Le directeur affirme d'ailleurs que ce sont souvent les mairies et les agriculteurs qui saisissent les chasseurs pour venir détruire les blaireaux. En Corrèze, une quarantaine d'équipages tuent environ 700 à 750 blaireaux chaque année.
"Ils creusent des galeries sous les clôtures de l'A20 qui laissent passer d'autres animaux que l'on retrouve sur l'autoroute. Nous avons encore été appelés par une mairie la semaine dernière car des blaireaux ont fait un trou près des réserves d'eau potable" abonde David Murat.
Les dégâts ont été estimés à 11 000 euros cette année en Corrèze. Un chiffre sous estimé pour la fédération qui affirme que tous les agriculteurs ne signalent pas les dégâts, puisqu'ils ne sont pas indemnisés.
La pratique n'a pourtant clairement pas bonne presse. Le déterrage des blaireaux est une chasse traditionnelle. Armés de pelles et de pinces, accompagné de chiens, l'équipage de vénerie prend d'assaut un terrier. Toutes les entrées sont bouchées. Dans la seule qui subsiste, les chasseurs creusent, les chiens sont introduits. Ils poussent les blaireaux vers la sortie. Les chasseurs les attrapent avec de longues pinces et les tuent.

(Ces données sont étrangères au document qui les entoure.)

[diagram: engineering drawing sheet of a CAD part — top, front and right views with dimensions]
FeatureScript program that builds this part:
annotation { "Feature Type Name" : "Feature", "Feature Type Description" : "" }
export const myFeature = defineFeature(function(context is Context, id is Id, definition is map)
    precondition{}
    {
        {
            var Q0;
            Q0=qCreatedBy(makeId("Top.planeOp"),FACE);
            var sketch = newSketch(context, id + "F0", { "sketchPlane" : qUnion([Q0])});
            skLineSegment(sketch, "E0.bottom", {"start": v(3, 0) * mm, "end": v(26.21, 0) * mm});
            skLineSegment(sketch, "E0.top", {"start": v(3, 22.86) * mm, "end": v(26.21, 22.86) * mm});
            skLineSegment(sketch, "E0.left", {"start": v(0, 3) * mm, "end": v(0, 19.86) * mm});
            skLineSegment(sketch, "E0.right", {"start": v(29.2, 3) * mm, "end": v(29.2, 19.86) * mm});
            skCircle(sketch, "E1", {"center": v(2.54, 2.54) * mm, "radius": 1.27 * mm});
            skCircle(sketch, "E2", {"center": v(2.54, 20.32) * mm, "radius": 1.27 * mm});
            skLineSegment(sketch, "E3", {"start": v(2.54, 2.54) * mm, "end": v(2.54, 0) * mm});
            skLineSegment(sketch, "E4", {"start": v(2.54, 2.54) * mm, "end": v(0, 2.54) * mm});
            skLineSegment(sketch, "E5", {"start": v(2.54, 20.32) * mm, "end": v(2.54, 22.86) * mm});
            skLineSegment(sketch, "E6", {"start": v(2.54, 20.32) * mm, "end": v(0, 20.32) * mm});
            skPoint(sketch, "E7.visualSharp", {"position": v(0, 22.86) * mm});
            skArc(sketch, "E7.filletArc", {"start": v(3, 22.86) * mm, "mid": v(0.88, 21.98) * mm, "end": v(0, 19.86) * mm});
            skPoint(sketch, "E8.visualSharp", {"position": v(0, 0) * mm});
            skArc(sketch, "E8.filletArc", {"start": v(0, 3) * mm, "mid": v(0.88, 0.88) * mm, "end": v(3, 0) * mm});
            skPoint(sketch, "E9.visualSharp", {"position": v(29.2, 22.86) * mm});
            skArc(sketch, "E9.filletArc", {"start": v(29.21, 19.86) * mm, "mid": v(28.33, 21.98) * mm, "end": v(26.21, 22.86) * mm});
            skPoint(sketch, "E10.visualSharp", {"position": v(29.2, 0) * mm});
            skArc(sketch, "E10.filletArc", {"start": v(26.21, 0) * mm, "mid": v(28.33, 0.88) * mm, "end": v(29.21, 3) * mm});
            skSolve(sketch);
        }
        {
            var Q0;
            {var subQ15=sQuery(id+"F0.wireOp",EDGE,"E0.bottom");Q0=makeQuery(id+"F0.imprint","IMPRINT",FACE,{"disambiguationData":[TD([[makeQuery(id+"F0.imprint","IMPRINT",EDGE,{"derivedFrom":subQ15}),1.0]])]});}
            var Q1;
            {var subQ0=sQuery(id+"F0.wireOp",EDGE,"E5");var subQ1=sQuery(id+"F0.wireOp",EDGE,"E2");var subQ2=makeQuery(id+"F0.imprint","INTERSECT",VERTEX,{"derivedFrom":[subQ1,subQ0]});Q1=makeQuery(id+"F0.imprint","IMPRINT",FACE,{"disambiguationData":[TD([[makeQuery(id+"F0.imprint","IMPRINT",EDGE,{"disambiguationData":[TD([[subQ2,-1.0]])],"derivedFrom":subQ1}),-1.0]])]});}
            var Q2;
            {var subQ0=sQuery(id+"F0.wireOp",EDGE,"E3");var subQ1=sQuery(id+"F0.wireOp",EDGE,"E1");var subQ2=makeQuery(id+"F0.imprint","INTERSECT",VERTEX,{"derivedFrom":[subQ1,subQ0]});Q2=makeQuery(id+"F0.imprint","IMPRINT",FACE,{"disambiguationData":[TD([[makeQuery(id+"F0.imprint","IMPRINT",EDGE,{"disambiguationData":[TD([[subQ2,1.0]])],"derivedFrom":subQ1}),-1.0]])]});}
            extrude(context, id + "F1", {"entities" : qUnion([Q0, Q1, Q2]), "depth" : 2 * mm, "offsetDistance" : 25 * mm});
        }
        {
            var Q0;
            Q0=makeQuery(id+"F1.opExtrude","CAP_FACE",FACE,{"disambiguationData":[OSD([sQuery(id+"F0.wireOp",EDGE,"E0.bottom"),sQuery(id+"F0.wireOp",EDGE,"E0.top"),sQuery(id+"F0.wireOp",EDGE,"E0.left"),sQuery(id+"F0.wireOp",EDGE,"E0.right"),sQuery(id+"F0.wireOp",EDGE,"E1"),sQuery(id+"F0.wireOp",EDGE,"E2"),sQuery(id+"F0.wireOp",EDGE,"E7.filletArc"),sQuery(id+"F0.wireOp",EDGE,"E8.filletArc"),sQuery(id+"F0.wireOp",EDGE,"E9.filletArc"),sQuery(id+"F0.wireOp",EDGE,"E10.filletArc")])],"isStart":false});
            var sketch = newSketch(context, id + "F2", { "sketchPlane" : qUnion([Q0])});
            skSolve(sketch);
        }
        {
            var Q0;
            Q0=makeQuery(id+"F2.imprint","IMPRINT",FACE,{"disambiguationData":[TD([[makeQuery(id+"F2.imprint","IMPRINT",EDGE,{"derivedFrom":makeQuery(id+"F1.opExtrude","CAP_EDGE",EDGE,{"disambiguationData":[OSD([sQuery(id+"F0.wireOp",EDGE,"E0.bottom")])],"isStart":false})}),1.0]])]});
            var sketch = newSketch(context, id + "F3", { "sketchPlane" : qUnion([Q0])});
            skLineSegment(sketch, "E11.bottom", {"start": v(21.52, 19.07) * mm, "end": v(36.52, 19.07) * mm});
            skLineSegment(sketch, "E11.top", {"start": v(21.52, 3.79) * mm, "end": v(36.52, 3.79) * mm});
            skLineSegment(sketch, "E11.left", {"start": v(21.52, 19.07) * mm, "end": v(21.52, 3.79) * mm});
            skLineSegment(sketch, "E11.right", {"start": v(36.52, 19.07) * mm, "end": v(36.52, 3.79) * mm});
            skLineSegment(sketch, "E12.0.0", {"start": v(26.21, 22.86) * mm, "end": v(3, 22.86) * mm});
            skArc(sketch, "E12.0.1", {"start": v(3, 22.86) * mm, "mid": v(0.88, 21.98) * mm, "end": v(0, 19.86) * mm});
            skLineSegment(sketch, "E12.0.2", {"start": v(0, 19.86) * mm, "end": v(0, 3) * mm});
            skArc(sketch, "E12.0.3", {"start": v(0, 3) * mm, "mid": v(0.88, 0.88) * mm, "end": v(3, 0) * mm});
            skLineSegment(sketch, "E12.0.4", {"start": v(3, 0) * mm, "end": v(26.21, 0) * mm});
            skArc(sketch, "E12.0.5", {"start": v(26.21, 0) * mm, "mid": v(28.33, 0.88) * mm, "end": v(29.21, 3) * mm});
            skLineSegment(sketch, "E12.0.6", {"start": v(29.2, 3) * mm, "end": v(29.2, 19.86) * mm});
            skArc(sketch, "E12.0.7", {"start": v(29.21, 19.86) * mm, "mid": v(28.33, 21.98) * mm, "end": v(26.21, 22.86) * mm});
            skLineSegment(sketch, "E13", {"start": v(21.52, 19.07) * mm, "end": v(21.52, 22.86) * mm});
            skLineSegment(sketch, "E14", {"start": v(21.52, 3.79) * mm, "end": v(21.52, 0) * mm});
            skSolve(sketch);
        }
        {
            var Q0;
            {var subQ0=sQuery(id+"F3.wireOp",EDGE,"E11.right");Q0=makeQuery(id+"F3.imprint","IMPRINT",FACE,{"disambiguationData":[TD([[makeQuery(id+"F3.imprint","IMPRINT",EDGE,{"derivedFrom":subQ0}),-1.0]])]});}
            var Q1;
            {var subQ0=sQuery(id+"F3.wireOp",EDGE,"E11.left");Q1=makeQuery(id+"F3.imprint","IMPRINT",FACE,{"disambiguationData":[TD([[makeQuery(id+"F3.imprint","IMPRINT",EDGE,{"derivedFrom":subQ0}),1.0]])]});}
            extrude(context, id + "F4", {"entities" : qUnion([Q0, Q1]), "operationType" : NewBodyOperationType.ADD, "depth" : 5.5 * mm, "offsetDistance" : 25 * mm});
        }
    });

"Nous sommes conscients que cette chasse n'est pas appréciée. Mais c'est pour nous la seule façon de réguler l'espèce. Ceux qui luttent contre la chasse sont bien tranquilles en ville, ils ne subissent pas les dégâts", explique David Murat.
"L'espace de vie des blaireaux se réduit tous les ans. Nous contestons fermement les dégâts qui leur sont attribués. Ce ne sont pas des sangliers. Ils ne retournent pas les champs et ne font pas autant de petits. Pour nous, il doit y avoir d'autres moyens que de les massacrer", estime Jessica Lefèvre-Grave.
Deux positions irréconciliables. En attendant même si la préfecture fait appel de la décision, la procédure sera trop longue pour que la chasse reprenne. Il n'y aura donc pas de chasse au blaireau cet été en Corrèze.